How targeted is targeted advertising?
Targeted advertising is the tip of an iceberg of personal data endlessly being resold across the internet
It’s been said that there’s a mug in every deal – and if you don’t know who it is, it’s probably you.
By this logic, we’re all mugs when it comes to sharing online information.
The free services we use on a daily basis – search engines, social media, free apps – have to generate revenue to pay staff costs and meet their setup/overhead expenses.
If we’re not paying for these services, another obvious commodity we can provide them with is our data.
Unquantifiable amounts of personally identifiable information (PII) are volunteered online every day, by people who might claim to value their privacy even though their actions suggest the opposite.
This information is then bundled together, resold many times around the world and used to promote goods and services we’ve previously shown interest in.
This is known as targeted advertising.
It differs from the scattergun approach of traditional advertising by harnessing volunteered PII to direct ads deemed to be of interest to us onto our computers and mobile devices.
It ain’t what you do, it’s the way that you do it
Targeted advertising focuses on the traits, interests and preferences of individual consumers.
However, don’t assume every web search result will be taken down and used in evidence against you.
The agencies responsible for building individual consumer profiles are cannier than that.
They combine your search history (especially repeat searches or items viewed more than once, hinting at genuine buyer intent) with demographic data, stated interests and subscriptions.
Memberships, email mailing lists, ecommerce baskets and social media sites all betray information people wouldn’t dream of handing over to a stranger at their front door.
Yet the companies collating this information are far more anonymous than someone standing on your doormat with photo ID and a clipboard.
For one thing, you won’t be able to track your own data once it’s captured, scraped or saved.
Faceless organisations specialising in reselling PII will bundle your data together with thousands of other private individuals, selling it to companies you’ve never heard of.
A search for baby clothes might be merged with search engine histories to determine whether you’re likely to be pregnant yourself, or buying for a friend/relative.
Depending on the projected outcome of this analysis, the adverts you see could be very different, even in this specialised niche.
Either way, you’ll potentially be seeing baby clothes adverts for months to come – which could become extremely upsetting after a miscarriage, for instance.
Advertisers will study your relationship status, age, ethnicity, income, job, location, travel habits, lifestyle, hobbies and more, to establish whether a particular ad is likely to lead to a purchase.
Your web browser, phone, smart TV or other web-enabled device will then be sent adverts deemed to be specifically relevant to you, from a vast trove of ready-to-publish ads.
Because your identity, accounts, IP address and location are shared between different devices, a PC search could result in weeks of targeted advertising on your smartphone.
What can I do about targeted advertising?
Remarkably, there are no regulations governing internet data collection, resale or reuse.
Companies can harvest, use and resell whatever information exists online.

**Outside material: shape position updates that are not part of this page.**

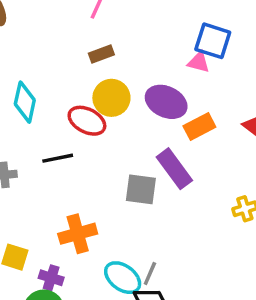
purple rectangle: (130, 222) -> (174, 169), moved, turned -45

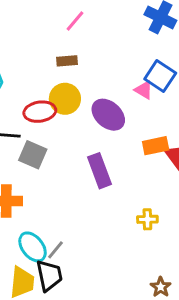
red ellipse: (87, 121) -> (40, 112), turned -52
orange rectangle: (199, 127) -> (156, 146), moved
gray square: (141, 189) -> (33, 155), moved

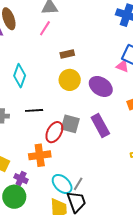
pink line: (75, 21) -> (45, 28), moved
red ellipse: (40, 112) -> (54, 132), moved, turned -45
gray square: (33, 155) -> (70, 124), moved

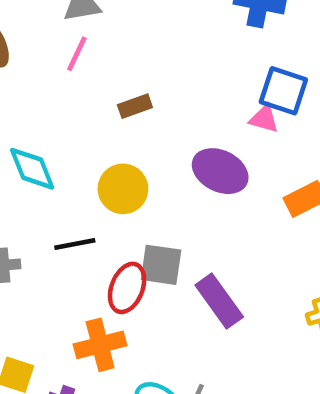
cyan diamond: (20, 76) -> (32, 169), turned -35
yellow circle: (70, 80) -> (123, 189), moved
purple rectangle: (100, 125) -> (219, 301), moved

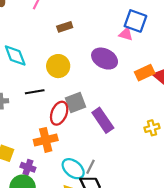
gray square: (161, 265) -> (75, 103), turned -30

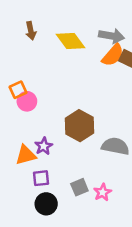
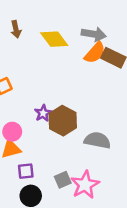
pink circle: (27, 101) -> (12, 132), moved
purple star: (44, 146) -> (43, 113), moved
pink star: (103, 192) -> (85, 185), size x1.6

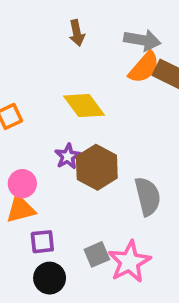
brown arrow: (16, 29) -> (77, 33), moved
yellow diamond: (54, 39) -> (84, 106), moved
gray semicircle: (97, 140) -> (148, 196), turned 65

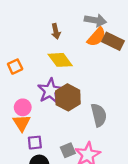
brown arrow: (77, 33) -> (56, 31), moved
purple star: (68, 156) -> (50, 91), size x1.6
orange triangle: (21, 209) -> (22, 123), turned -48

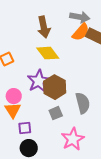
brown arrow: (56, 31) -> (44, 27), size x1.5
gray square: (68, 150) -> (56, 113), moved

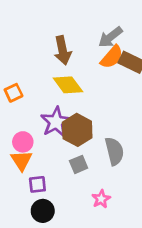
gray arrow: (80, 17) -> (110, 37), turned 132
pink star: (73, 139) -> (101, 199), size x0.6

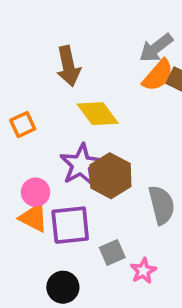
brown arrow: (63, 50) -> (68, 66), moved
orange triangle: (21, 160) -> (34, 218), turned -30
gray square: (79, 164) -> (112, 252), moved
purple square: (37, 184) -> (70, 225), moved, size x1.6

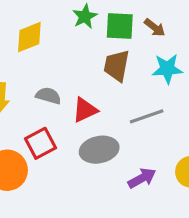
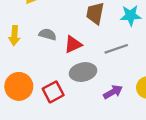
red square: (40, 143) -> (53, 92), moved

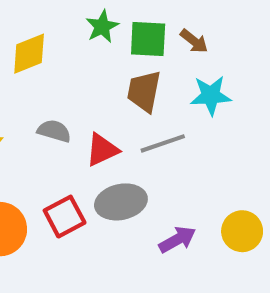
gray line: (116, 49) -> (163, 143), moved
red square: (53, 92) -> (65, 217), moved

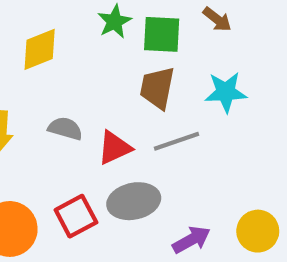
brown arrow: (194, 41) -> (217, 19), moved

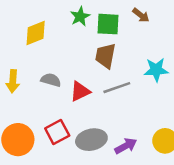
cyan star: (226, 92) -> (156, 70), moved
gray ellipse: (134, 201) -> (91, 140), moved

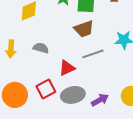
brown trapezoid: (105, 56) -> (84, 29), turned -120
red triangle: (80, 91) -> (67, 68), moved

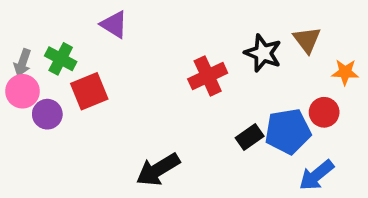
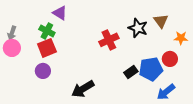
green cross: (61, 59) -> (47, 31), moved
purple circle: (47, 114) -> (43, 71), moved

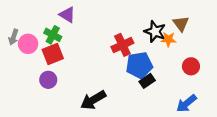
orange star: (181, 38) -> (169, 39), moved
pink circle: (12, 48) -> (28, 44), moved
blue pentagon: (151, 69) -> (139, 65), moved

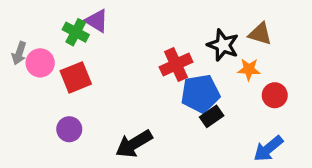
brown triangle: (181, 24) -> (260, 34), turned -36
green cross: (53, 35) -> (76, 32), moved
orange star: (169, 39) -> (249, 69), moved
purple circle: (48, 80) -> (69, 129), moved

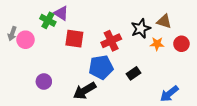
black star: (223, 45) -> (141, 28), turned 30
red square: (76, 77) -> (74, 39), moved, turned 30
blue pentagon: (200, 94) -> (101, 67), moved
red circle: (275, 95) -> (181, 44), moved

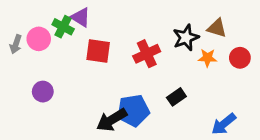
pink circle: (25, 40) -> (39, 39), moved
blue pentagon: (101, 67) -> (133, 110), moved
purple circle: (44, 81) -> (43, 92), moved

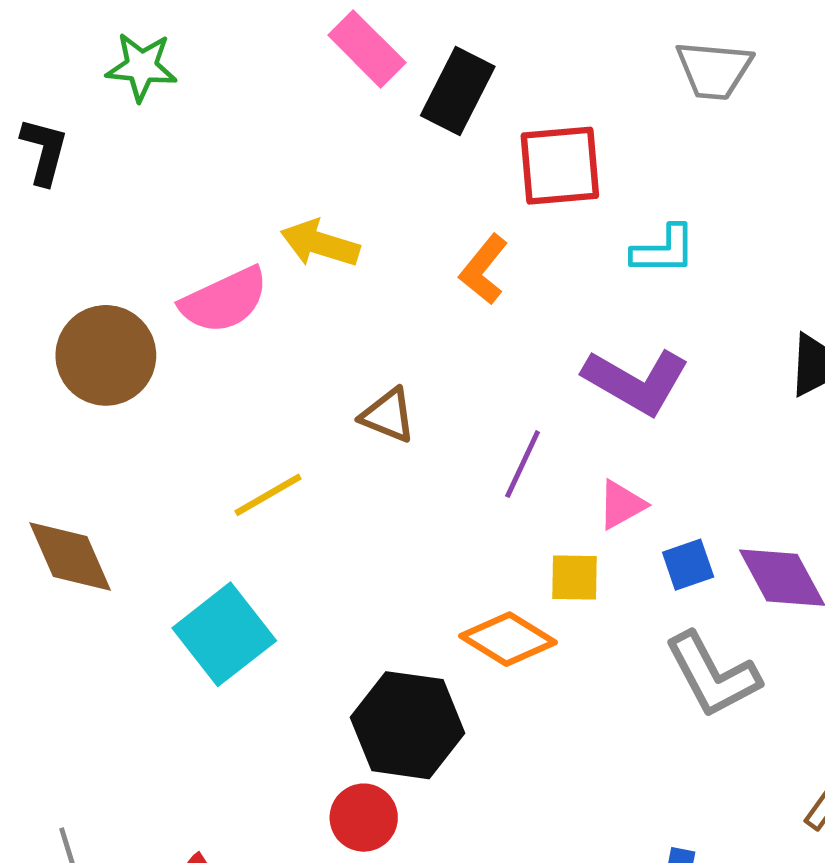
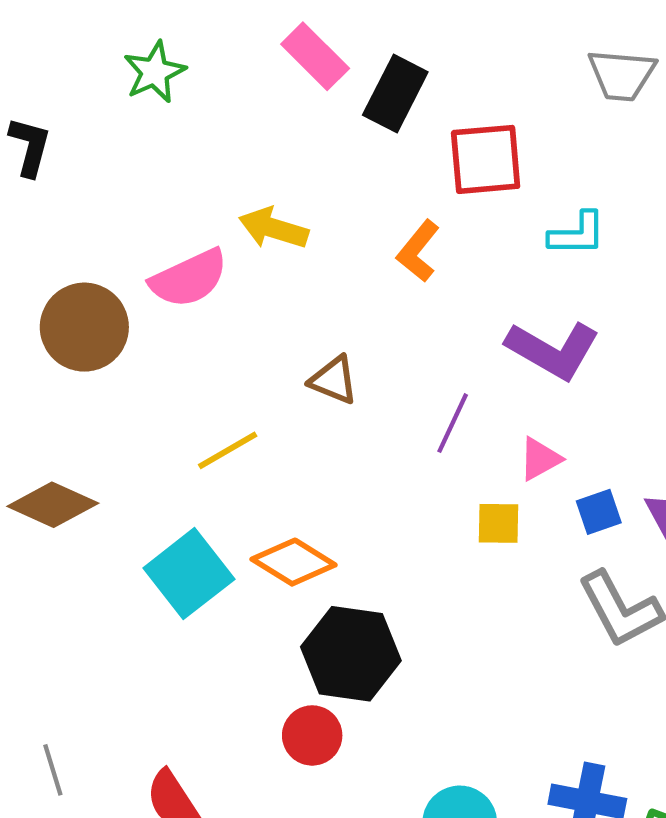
green star: (142, 67) -> (155, 72), moved, turned -30
brown diamond: (70, 557) -> (53, 505), turned -42
orange diamond: (508, 639) -> (294, 562), moved

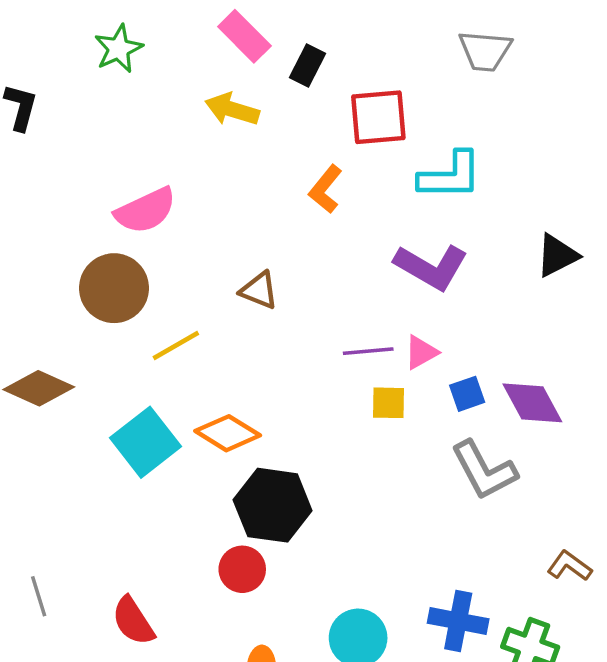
black rectangle: (395, 94) -> (307, 66), size x0.7
yellow arrow: (273, 228) -> (232, 109), moved
cyan L-shape: (577, 234) -> (450, 176), size x1.4
brown circle: (84, 327) -> (114, 288), moved
purple line: (453, 423) -> (368, 351), moved, turned 60

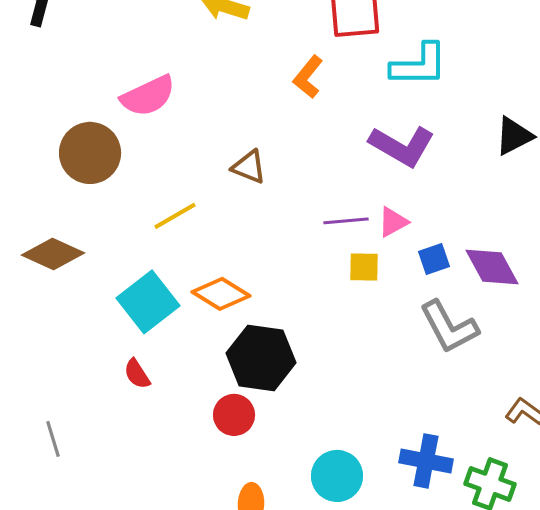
brown circle: (114, 288) -> (90, 153), moved
red semicircle: (133, 621) -> (137, 374), moved, size x0.7

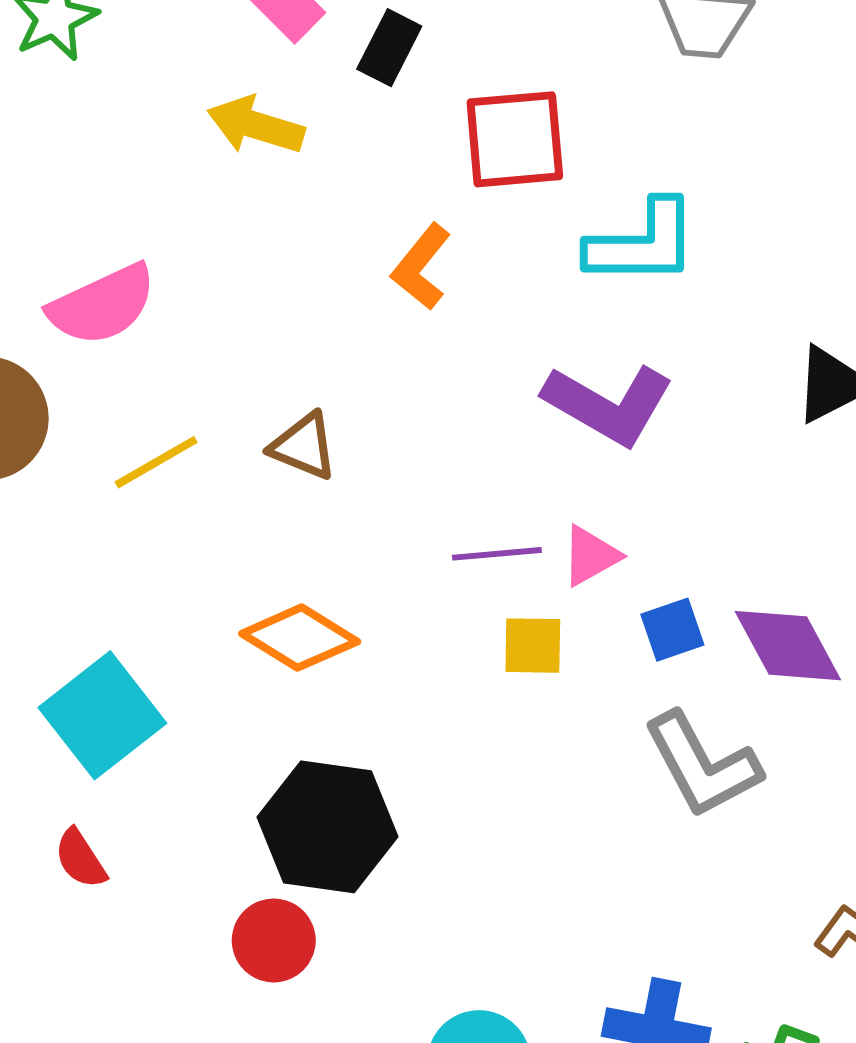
yellow line: (175, 216) -> (156, 462), moved
orange diamond: (221, 294) -> (300, 638), moved

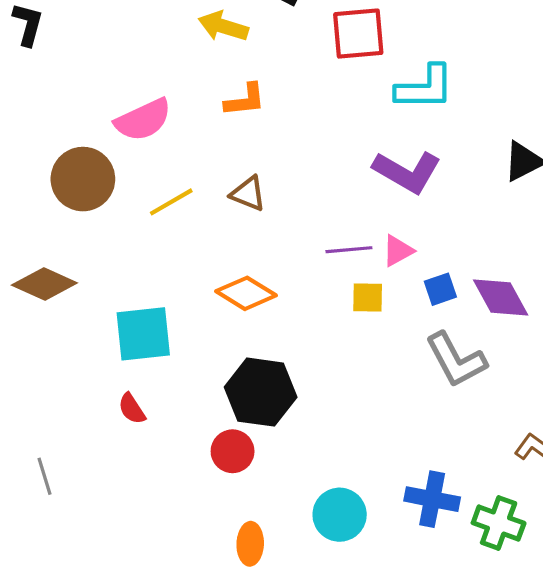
orange L-shape: (421, 267) -> (245, 100), moved, turned -135
cyan square: (102, 715) -> (143, 334), turned 32

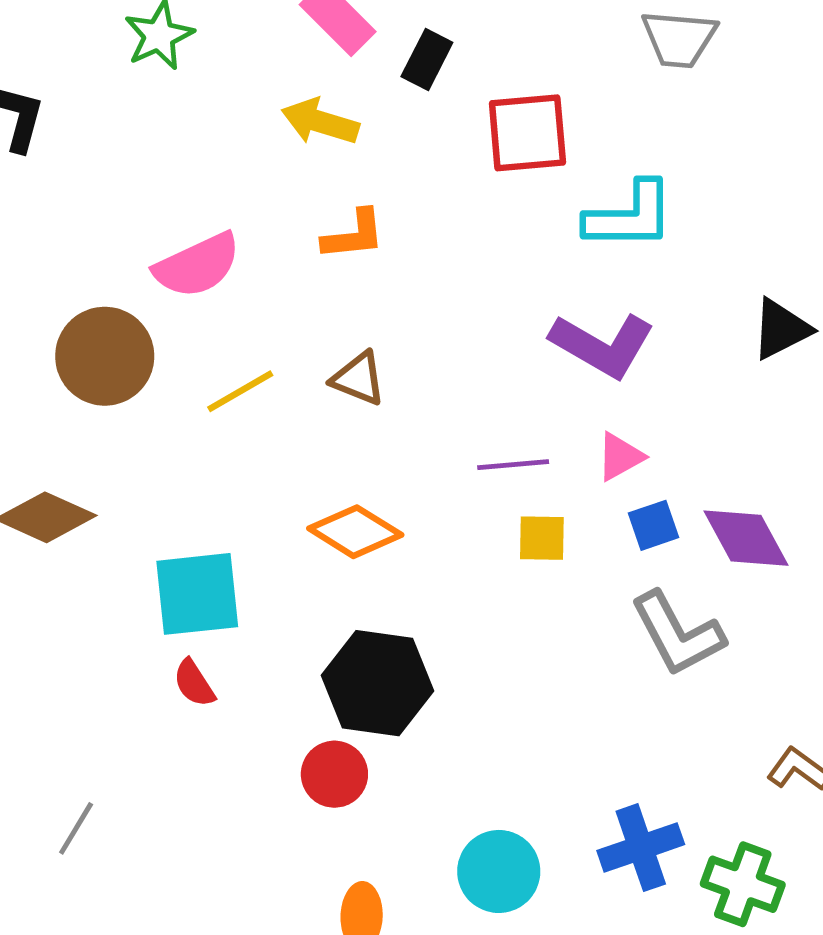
pink triangle: (398, 251) -> (620, 457), moved
red semicircle: (132, 409) -> (194, 683), moved
gray line: (44, 476) -> (76, 828), moved, turned 48
blue cross: (432, 499) -> (641, 848), turned -30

If you provide it, it could circulate around cyberspace forever, or until newer information contradicts it.
Many people have been reckless in detailing the minutiae of their lives online, especially on social media.
Our first tip is therefore to limit the information you share on these forums going forwards.
No more ‘checking into’ venues on Facebook, announcing holidays on Instagram, quoting personal anecdotes on Reddit or arguing with trolls on whatever Twitter is currently known as.
In terms of prevention, logging out of search engines makes pinning those results to your online profile harder, as does using Private Browsing or the Tor Browser.
You could also set your web browser’s privacy settings to ask sites not to track you and to delete cookies.
Cranking up privacy settings on antivirus software may also be beneficial.
Finally, while it doesn’t stop PII being out there in the first place, ad blockers diminish the agencies’ ability to project what they know about you back onto your own screens.